Pessimistic look: The young rotation goes through growing pains. Longoria, who's had a history of injuries the last few seasons, misses significant time. Loney reverts to his 2012 form and has trouble driving the ball, while eating up a disproportionate amount of the club's payroll. The steady stream of prospects matriculating throught the system slows to a trickle now that the Rays are no longer picking in the top five each June.
    
Realistic look: Tampa Bay's young rotation is indeed among the handful of deepest and most talented in either league, and that alone should ensure that the Rays will remain in contention. The offense, on the other hand, is again something of a question mark. Even in an era when scoring is down, scoring just 700 runs in a season -- as the Rays did last season -- is asking for trouble by placing so much of a burden on your pitching staff. And at some point, if injuries strike, the team's financial constraints will come into play.

BALTIMORE ORIOLES
Optimistic look: The two spring signings of Ubaldo Jimenez and Nelson Cruz make the Orioles contenders. Solid up-the-middle defense (catcher Matt Wieters, shortstop J.J. Hardy, center fielder Adam Jones) help support the pitching staff. Cruz and Davis make up a solid left-right poower duo in the middle of the batting order.
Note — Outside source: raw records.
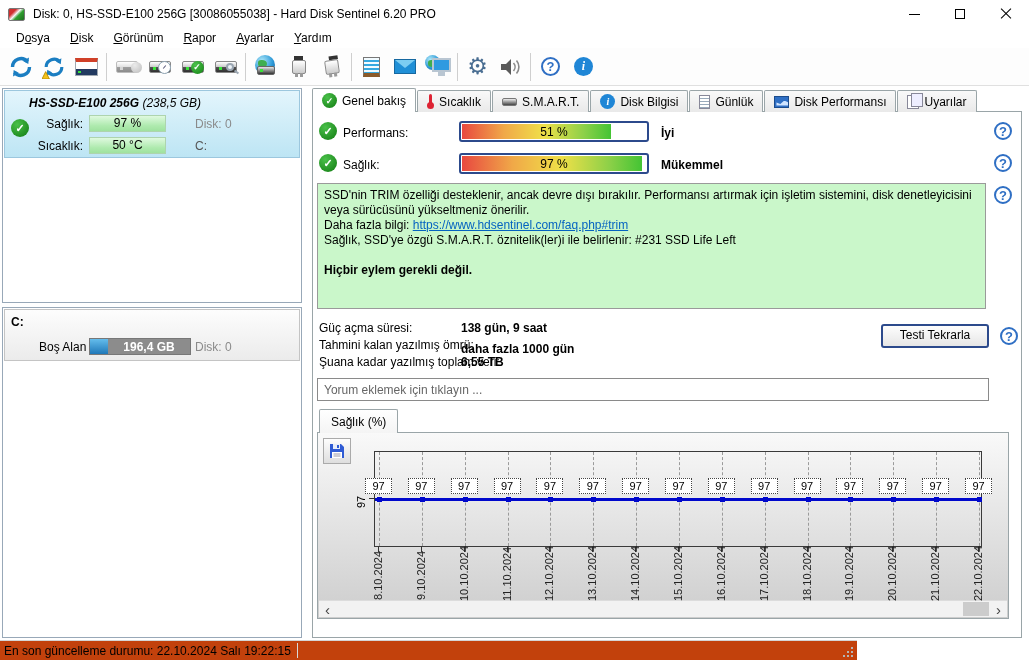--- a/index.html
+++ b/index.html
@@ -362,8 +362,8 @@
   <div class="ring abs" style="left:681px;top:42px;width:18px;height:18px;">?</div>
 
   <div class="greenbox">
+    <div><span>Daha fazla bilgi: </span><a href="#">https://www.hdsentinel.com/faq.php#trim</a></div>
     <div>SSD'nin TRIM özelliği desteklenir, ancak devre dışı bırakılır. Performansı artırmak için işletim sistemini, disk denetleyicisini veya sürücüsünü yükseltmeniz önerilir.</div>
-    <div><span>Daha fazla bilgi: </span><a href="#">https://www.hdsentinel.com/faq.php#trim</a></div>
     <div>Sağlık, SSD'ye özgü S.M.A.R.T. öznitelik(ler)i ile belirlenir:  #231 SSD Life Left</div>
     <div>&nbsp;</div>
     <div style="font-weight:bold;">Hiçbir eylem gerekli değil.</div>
Jimenez and Chris Tillman combine for 30 wins at the top of the rotation.
    
Pessimistic look: Third baseman Manny Machado continues to be hampered by last September's ugly knee blowout. The lack of a true top-of-the-rotation starter means the O's lack someone to match up with aces on opposing teams. The trade of closer Jim Johnson makes the Orioles vulnerable in the late innings. Davis, whose power fell off significantly in the second half, struggles to match his 2013 performance.
    
Realistic look: The window may be starting to close on the franchise. Davis and Wieters have just two seasons remaining before being eligible for free agency. Both are represented by Scott Boras, making it unlikely that the two sign extensions. Adding Cruz lengthens the lineup and the O's will score a ton of runs, especially at home. But with deficiencies in the rotation, it's hard to see the Orioles staying with the Red Sox and Rays.

TORONTO BLUE JAYS
Optimistic look: If the Jays have a motto for 2014, it might well be: Things can't possibly be as bad as last year! Picked as a certain playoff team, the Jays finished last in the division, and it's doubtful they'll be that disappointing again. Jose Bautista, their most important player, has appeared much healthier this spring. If Bautista can be a force in the lineup, it would be a huge boost. Rotation mainstays Mark Buehrle and R.A. Dickey rebound from disappointing 2013 seasons. Jose Reyes, who missed a third of the season, regains his health, and with it, his ability to be a game-changer.
    
Pessimistic look: Reyes and Bautista deal with nagging injuries again while Melky Cabrera continues to prove that his best seasons were the result of PED use. Buehrle shows his age and Brandon Morrow continues to be frustratingly inconsistent, despite top-level stuff. The inability -- or refusal -- by GM Alex Anthopolous to make meaningful off-season moves comes back to haunt the team when the inevitable injuries hit.
    
Realistic look: The Jays have gone more than 20 years since their last postseason appearance and it doesn't appear that streak will end anytime soon. The Jays emptied their farm system to get Reyes, Buehrle and Dickey in two huge  deals after 2012, and unless the Jays get off to a strong start, it may be time to unload veterans like Bautists and Encarnacion and begin a proper rebuilding program.